Return the lines that run from the line containing "hfov_deg: 48.2" through the end of the entries, both ends included. Leave out all pictures.

Dataset entries:
┌──

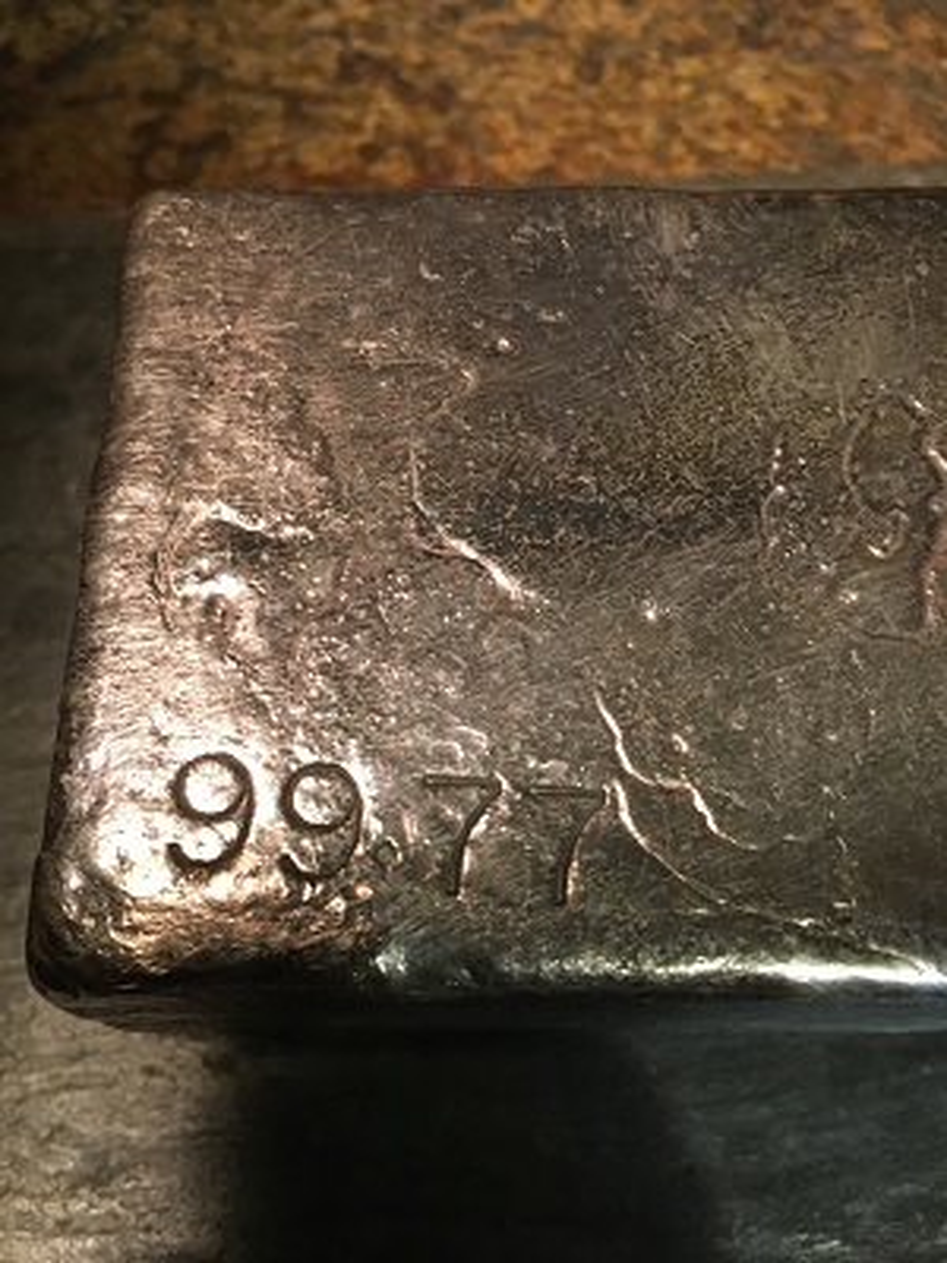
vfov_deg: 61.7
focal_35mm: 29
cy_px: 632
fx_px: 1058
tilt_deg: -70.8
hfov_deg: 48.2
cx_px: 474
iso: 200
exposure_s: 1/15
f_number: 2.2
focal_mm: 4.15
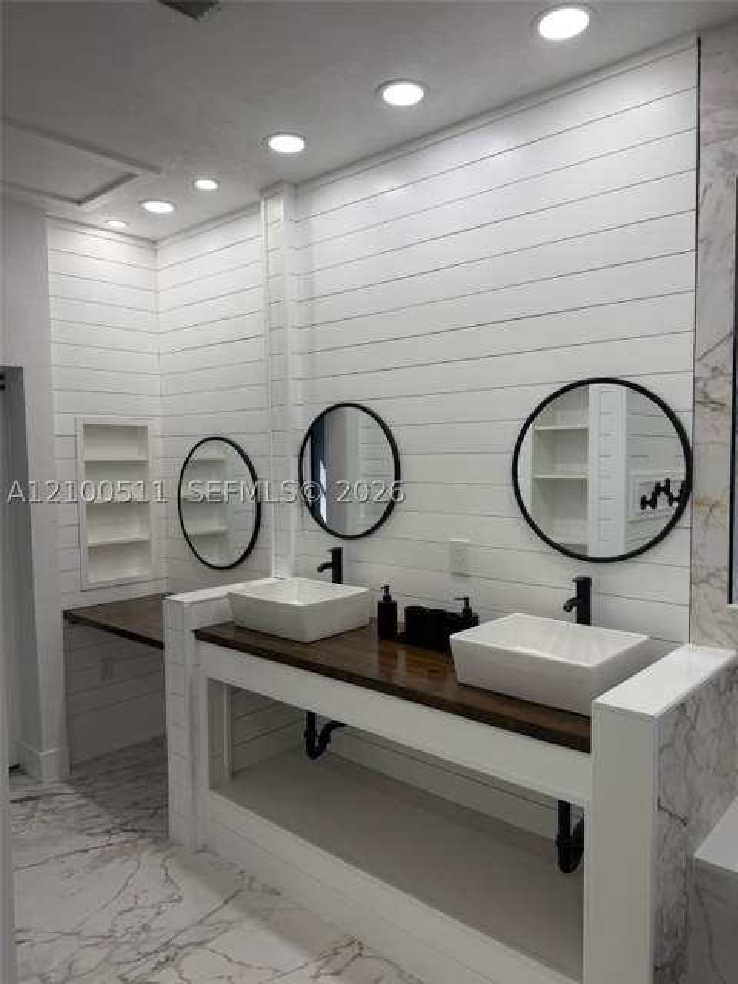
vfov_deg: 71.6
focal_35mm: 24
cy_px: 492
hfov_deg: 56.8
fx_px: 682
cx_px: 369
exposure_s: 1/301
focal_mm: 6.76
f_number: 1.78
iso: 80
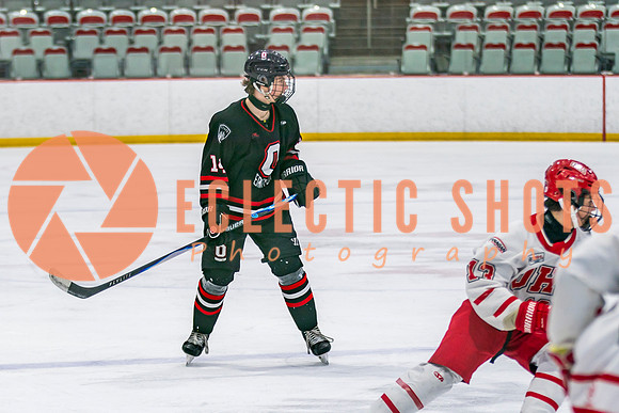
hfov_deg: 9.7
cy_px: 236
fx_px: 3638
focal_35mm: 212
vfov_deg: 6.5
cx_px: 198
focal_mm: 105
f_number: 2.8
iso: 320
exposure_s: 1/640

└──

◆ **Problem solution**
hfov_deg: 48.2
cx_px: 474
iso: 200
exposure_s: 1/15
f_number: 2.2
focal_mm: 4.15
vfov_deg: 71.6
focal_35mm: 24
cy_px: 492
hfov_deg: 56.8
fx_px: 682
cx_px: 369
exposure_s: 1/301
focal_mm: 6.76
f_number: 1.78
iso: 80
hfov_deg: 9.7
cy_px: 236
fx_px: 3638
focal_35mm: 212
vfov_deg: 6.5
cx_px: 198
focal_mm: 105
f_number: 2.8
iso: 320
exposure_s: 1/640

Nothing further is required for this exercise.